While foreign firms like Invesco seek QFII licences, some local fund mangers find QFII accounts lucrative.

China's qualified foreign institutional investor (QFII) scheme is quickly shifting from a business dominated by global brokers to one where both foreign and domestic fund management companies are making inroads.

Sources at Chinese fund management companies report that two foreign fund managers, including Invesco, have submitted applications for QFII licences to the China Securities Regulatory Commission. The CSRC is keen to get global fund houses directly involved in the A-share market, and its green light is expected in the second quarter.

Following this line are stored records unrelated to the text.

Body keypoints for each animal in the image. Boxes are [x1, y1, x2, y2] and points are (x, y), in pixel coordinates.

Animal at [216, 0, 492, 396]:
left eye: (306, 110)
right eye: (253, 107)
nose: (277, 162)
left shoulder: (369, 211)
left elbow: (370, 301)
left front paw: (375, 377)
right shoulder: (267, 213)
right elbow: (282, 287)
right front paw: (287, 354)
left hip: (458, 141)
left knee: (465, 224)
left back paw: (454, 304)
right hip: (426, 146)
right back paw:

To date, only brokers such as Goldman Sachs and Morgan Stanley have applied for the QFII license, which involves a minimum investment of $50 million, with quotas as high as $300 million. They must be introduced via a licensed QFII custodian - the ranks include both the big domestic commercial banks as well as foreigners such as Citibank, HSBC and Standard Chartered Bank - and execute trades via a single domestic broker. Some QFII licensees have established funds through which international fund houses could take a stake, but that leaves fund managers passive riders.

Invesco officials declined to comment. Market participants outline a likely scenario for the firm, which is to utilize its Shenzhen-based joint venture company, Invesco Great Wall Fund Management, to actually run the money. Presumably Great Wall Securities would act as its broker. If so, this would give the JV a much-needed boost to its assets under management, and create a model for other fund management JVs, all of which are competing against well-entrenched domestic rivals. But the other foreigner seeking a QFII licence is said to not have a domestic presence, which opens the A-share market even futher.

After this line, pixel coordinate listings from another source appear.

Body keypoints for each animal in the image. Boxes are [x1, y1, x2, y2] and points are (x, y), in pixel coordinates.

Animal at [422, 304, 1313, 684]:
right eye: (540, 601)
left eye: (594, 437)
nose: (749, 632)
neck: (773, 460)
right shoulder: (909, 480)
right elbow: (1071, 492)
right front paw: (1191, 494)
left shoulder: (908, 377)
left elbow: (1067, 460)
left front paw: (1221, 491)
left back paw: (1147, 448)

Those domestic rivals are stirring as well. Boshi Fund Management and China Merchants Fund Management (a JV between China Merchants Securities and ING Investment Management) have recently won QFII licence mandates for their money market funds.

CMFM's executive deputy general manager Zhan Long says the appeal for QFIIs is that a domestic cash fund can provide 1.9% annual return, versus, say, 0.6% from a deposit at a custodian bank - with almost equal liquidity.

But domestic fund managers are now going a step beyond serving as a mere parking space for foreign portfolio money. Boshi is aggressively marketing itself to foreign players for its fund management skills, and reports what it terms "significant" asset flows into its equity fund. "One of our QFII clients has promised to increase its investment in our equities fund by 200%," says Zhang Ning, chief economist and managing director at Boshi. Likewise, Chang Sheng Fund Management in Beijing has reportedly won QFII mandates for its fixed-income fund.